Practical pre‑inspection steps (recommended as part of the checklist) - [ ] Produce a current, exportable PSMF PDF and UK annex package and validate links. - [ ] Prepare an inspection pack with core evidence items (A–I above) and a quick‑reference index. - [ ] Ensure the QPPV and deputies have inspection briefings and are available for the inspection window. - [ ] Assign a single inspection coordinator and record contact details in the inspection plan.
Practical tips for maintaining inspection readiness
- Keep the PSMF up to date with a named owner and scheduled reviews (at least annually or after significant change).
- Maintain a single source of truth for QPPV records (appointment letter, CV, delegations) and ensure physical or electronic signatures are archived.
- Use an internal audit calendar to validate availability and deputation arrangements annually.
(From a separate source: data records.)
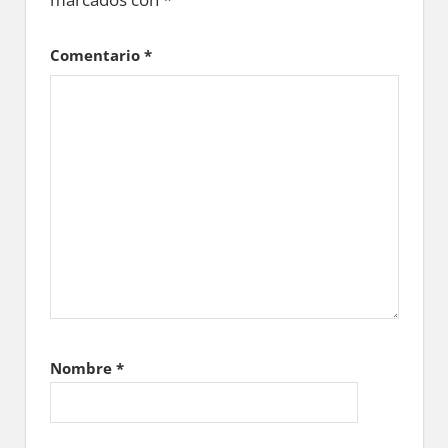
Comentario
*
Nombre
*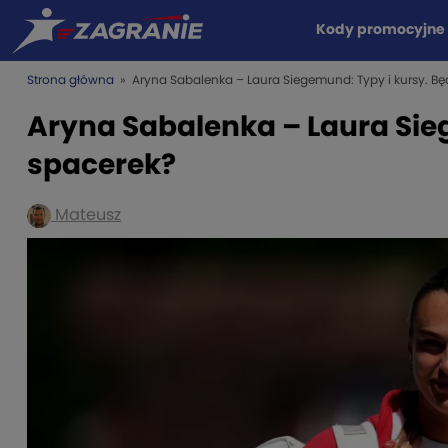
Kody promocyjne
Strona główna
» Aryna Sabalenka – Laura Siegemund: Typy i kursy. Bę
Aryna Sabalenka – Laura Sie
spacerek?
Mateusz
- Store evidence of urgent decision‑making in a dedicated folder with timestamps to demonstrate responsiveness.
- Periodically simulate MHRA requests for PSMF material and measure the time to produce a complete package; use results to improve processes.
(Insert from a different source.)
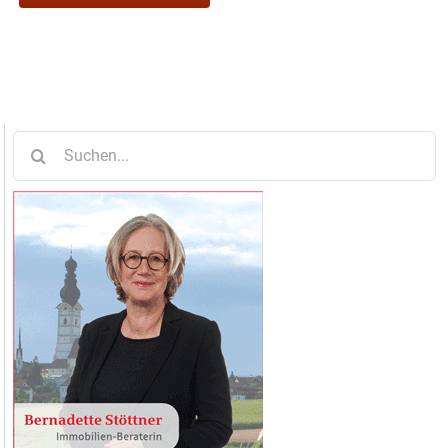
Suche
nach:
Inspection relevance and likely inspector focus areas
During an MHRA pharmacovigilance inspection, the inspector will typically: - Verify the legal and practical appointment of the UK QPPV and assess availability/deputy arrangements. - Review the PSMF for accuracy, completeness and evidence of ownership and review. - Examine SOPs, case processing files, safety database configuration, signal management records and aggregate reporting. - Evaluate governance, quality assurance (audits and CAPAs) and vendor oversight. - Test business continuity arrangements and evidence of continuity for the QPPV’s functions. - Inspectors will expect documentary evidence (signed appointment letters, delegation records, logs, audit reports, CAPAs, training records and PSMF extracts) to support assertions made by the MAH.
Conclusion
The UK QPPV is a legally and operationally pivotal role for MAHs with UK‑authorised products. Compliance requires clear statutory understanding, robust governance and demonstrable operational practices: documented appointment and availability, a complete and current PSMF, tested continuity plans, explicit delegations, active governance and readiness to provide evidence during MHRA inspections. This page provides the practical, inspection‑focused content that MAHs should incorporate into their pharmacovigilance governance libraries.
References
- Human Medicines Regulations 2012 (SI 2012/1916), as amended — statutory framework for medicines regulation in the UK.
- MHRA: Pharmacovigilance and reporting adverse reactions — guidance and expectations for MAHs and QPPVs.
- MHRA publications on Good Pharmacovigilance Practice adapted for the UK — see MHRA website for current GVP‑aligned guidance and PSMF expectations.